Things to Do in Canouan
Canouan, Saint Vincent and the Grenadines - Complete Travel Guide
Top Things to Do in Canouan
Snorkelling Carenage Bay and the Fringing Reef
Carenage Bay's southern reef is healthier than almost anything else in the Caribbean right now—thick coral towers, parrotfish crunching away, a nurse shark tucked under a ledge. No boat required. Walk straight in from the beach by the resort's outer edge and you're floating above it all in minutes. On a glass-calm morning, you can see past 20 metres.
Day Trip to the Tobago Cays
Five uninhabited islands. One horseshoe reef. Zero residents. From Canouan, the Tobago Cays Marine Park sits a short sail away—close enough that a day trip never feels rushed. Picture the scene: five uninhabited islands ring-fenced by a horseshoe reef, all protected, all empty of residents. They deliver. Hawksbill turtles graze the seagrass beds while you float alongside; yes, it is touristy, but the hype holds. The snorkelling inside the reef ranks among the finest in the Eastern Caribbean.

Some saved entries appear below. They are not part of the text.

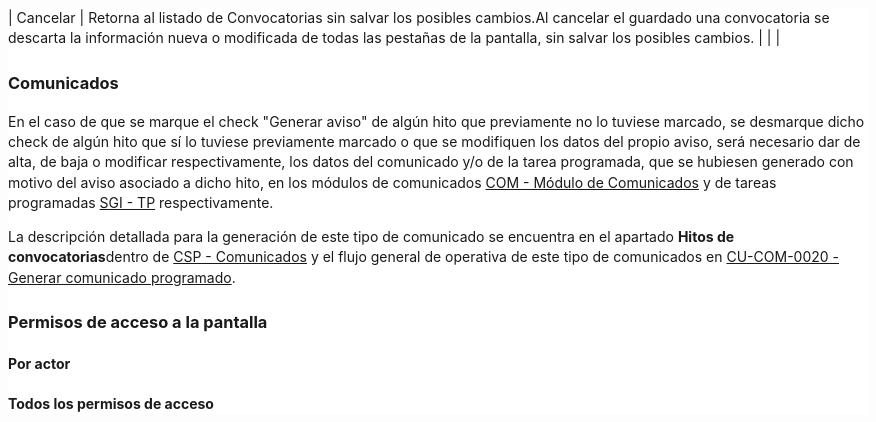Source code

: | Cancelar | Retorna al listado de Convocatorias sin salvar los posibles cambios.Al cancelar el guardado una convocatoria se descarta la información nueva o modificada de todas las pestañas de la pantalla, sin salvar los posibles cambios. |  |  |

### Comunicados

En el caso de que se marque el check "Generar aviso" de algún hito que previamente no lo tuviese marcado, se desmarque dicho check de algún hito que sí lo tuviese previamente marcado o que se modifiquen los datos del propio aviso, será necesario dar de alta, de baja o modificar respectivamente, los datos del comunicado y/o de la tarea programada, que se hubiesen generado con motivo del aviso asociado a dicho hito, en los módulos de comunicados [COM \- Módulo de Comunicados](/hercules/sgi-sistema-de-gestion-de-investigacion/requisitos-y-analisis-funcional/analisis-funcional-sgi-hercules/gen-aspectos-generales/com-modulo-de-comunicados/index.md "/hercules/sgi-sistema-de-gestion-de-investigacion/requisitos-y-analisis-funcional/analisis-funcional-sgi-hercules/gen-aspectos-generales/com-modulo-de-comunicados/index.md") y de tareas programadas [SGI \- TP](/hercules/sgi-sistema-de-gestion-de-investigacion/diseno/componentes/sgi-tp/index.md "/hercules/sgi-sistema-de-gestion-de-investigacion/diseno/componentes/sgi-tp/index.md") respectivamente.  


La descripción detallada para la generación de este tipo de comunicado se encuentra en el apartado **Hitos de convocatorias**dentro de [CSP \- Comunicados](https://confluence.um.es/confluence/display/HERCULES/CSP+-+Comunicados "https://confluence.um.es/confluence/display/HERCULES/CSP+-+Comunicados") y el flujo general de operativa de este tipo de comunicados en [CU\-COM\-0020 \- Generar comunicado programado](https://confluence.um.es/confluence/display/HERCULES/CU-COM-0020+-+Generar+comunicado+programado "https://confluence.um.es/confluence/display/HERCULES/CU-COM-0020+-+Generar+comunicado+programado").

### Permisos de acceso a la pantalla

#### Por actor

#### Todos los permisos de acceso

Hiking to Fort Charlotte Ruins
Most visitors march straight past the crumbling British fort above Charlestown, bound for sand. Your gain—you'll have it alone. The climb from the village takes maybe 25 minutes. The payoff? Views down both coastlines: Atlantic chop on one side, sheltered Caribbean blue on the other. They'll freeze you mid-thought. The ruins are modest. The vantage point is worth every step.
Sunset Sailing Along the Leeward Coast
West-facing. That's the secret. Canouan's leeward side delivers sunsets straight over the offshore cays—not just good, but dead-on. In Charlestown, a loose bunch of local skippers—not a company, just guys with boats—run evening sails. No logo, no clipboard. You'll get rum punch, a hushed anchorage, zero itinerary. Sounds brochure-bright, right? Yet the tiny scale and real island know-how pull it off.
Kayaking Grand Bay
Morning is best at Grand Bay. The water turns glass8 glassy. Light slants in low from the east. The bay's protected waters turn kayaking into meditation, not exercise. The curve is gentle. The bottom stays visible for most of the crossing. Paddle out to the small rocky outcrops on the northern end. Frigatebirds congregate there.